Work task: Some lines in the material below hold the word "Program". Copy all of them.

Data records:

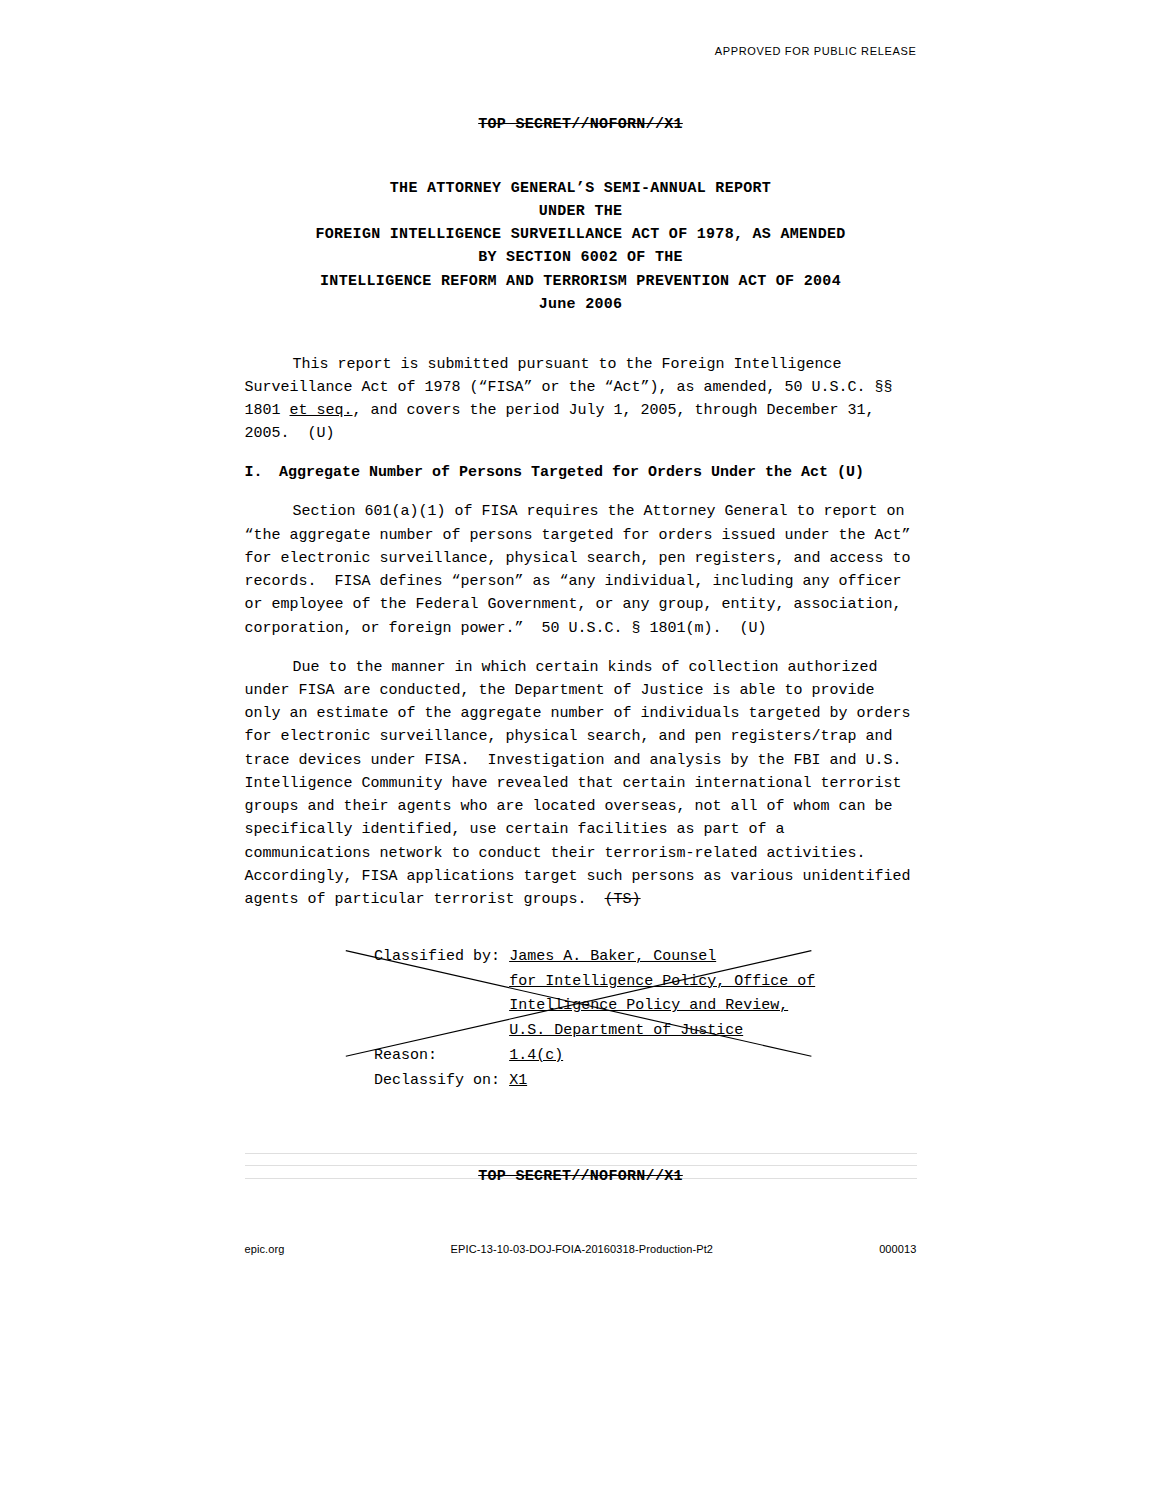APPROVED FOR PUBLIC RELEASE
TOP SECRET//NOFORN//X1
THE ATTORNEY GENERAL’S SEMI-ANNUAL REPORT
UNDER THE
FOREIGN INTELLIGENCE SURVEILLANCE ACT OF 1978, AS AMENDED
BY SECTION 6002 OF THE
INTELLIGENCE REFORM AND TERRORISM PREVENTION ACT OF 2004
June 2006
This report is submitted pursuant to the Foreign Intelligence Surveillance Act of 1978 (“FISA” or the “Act”), as amended, 50 U.S.C. §§ 1801 et seq., and covers the period July 1, 2005, through December 31, 2005. (U)
I. Aggregate Number of Persons Targeted for Orders Under the Act (U)
Section 601(a)(1) of FISA requires the Attorney General to report on “the aggregate number of persons targeted for orders issued under the Act” for electronic surveillance, physical search, pen registers, and access to records. FISA defines “person” as “any individual, including any officer or employee of the Federal Government, or any group, entity, association, corporation, or foreign power.” 50 U.S.C. § 1801(m). (U)
Due to the manner in which certain kinds of collection authorized under FISA are conducted, the Department of Justice is able to provide only an estimate of the aggregate number of individuals targeted by orders for electronic surveillance, physical search, and pen registers/trap and trace devices under FISA. Investigation and analysis by the FBI and U.S. Intelligence Community have revealed that certain international terrorist groups and their agents who are located overseas, not all of whom can be specifically identified, use certain facilities as part of a communications network to conduct their terrorism-related activities. Accordingly, FISA applications target such persons as various unidentified agents of particular terrorist groups. (TS)
| Classified by: | James A. Baker, Counsel |
| | for Intelligence Policy, Office of |
| | Intelligence Policy and Review, |
| | U.S. Department of Justice |
| Reason: | 1.4(c) |
| Declassify on: | X1 |
TOP SECRET//NOFORN//X1
epic.org
EPIC-13-10-03-DOJ-FOIA-20160318-Production-Pt2
000013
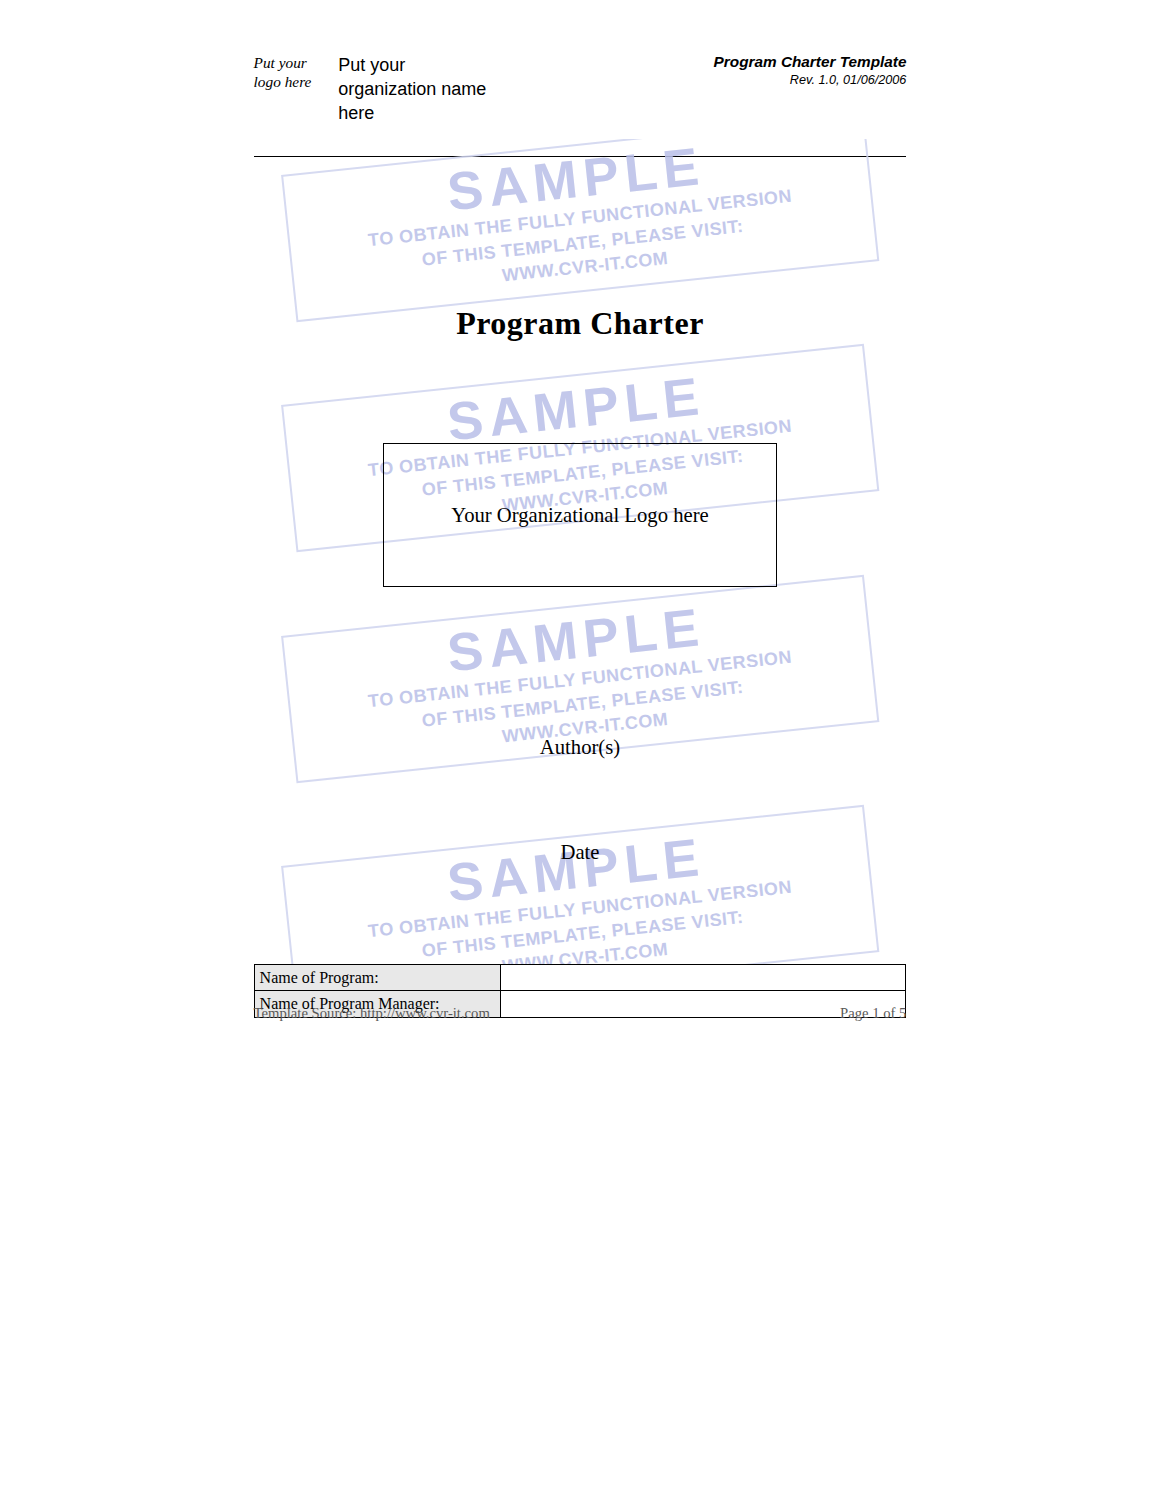Put your
logo here
Put your organization name here
Program Charter Template
Rev. 1.0, 01/06/2006
SAMPLE
TO OBTAIN THE FULLY FUNCTIONAL VERSION
OF THIS TEMPLATE, PLEASE VISIT:
WWW.CVR-IT.COM
SAMPLE
TO OBTAIN THE FULLY FUNCTIONAL VERSION
OF THIS TEMPLATE, PLEASE VISIT:
WWW.CVR-IT.COM
SAMPLE
TO OBTAIN THE FULLY FUNCTIONAL VERSION
OF THIS TEMPLATE, PLEASE VISIT:
WWW.CVR-IT.COM
SAMPLE
TO OBTAIN THE FULLY FUNCTIONAL VERSION
OF THIS TEMPLATE, PLEASE VISIT:
WWW.CVR-IT.COM
Program Charter
Your Organizational Logo here
Author(s)
Date
| Name of Program: | |
| Name of Program Manager: | |
Template Source: http://www.cvr-it.com
Page 1 of 5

Solution to this exercise:
Program Charter Template
Program Charter
| Name of Program: | |
| Name of Program Manager: | |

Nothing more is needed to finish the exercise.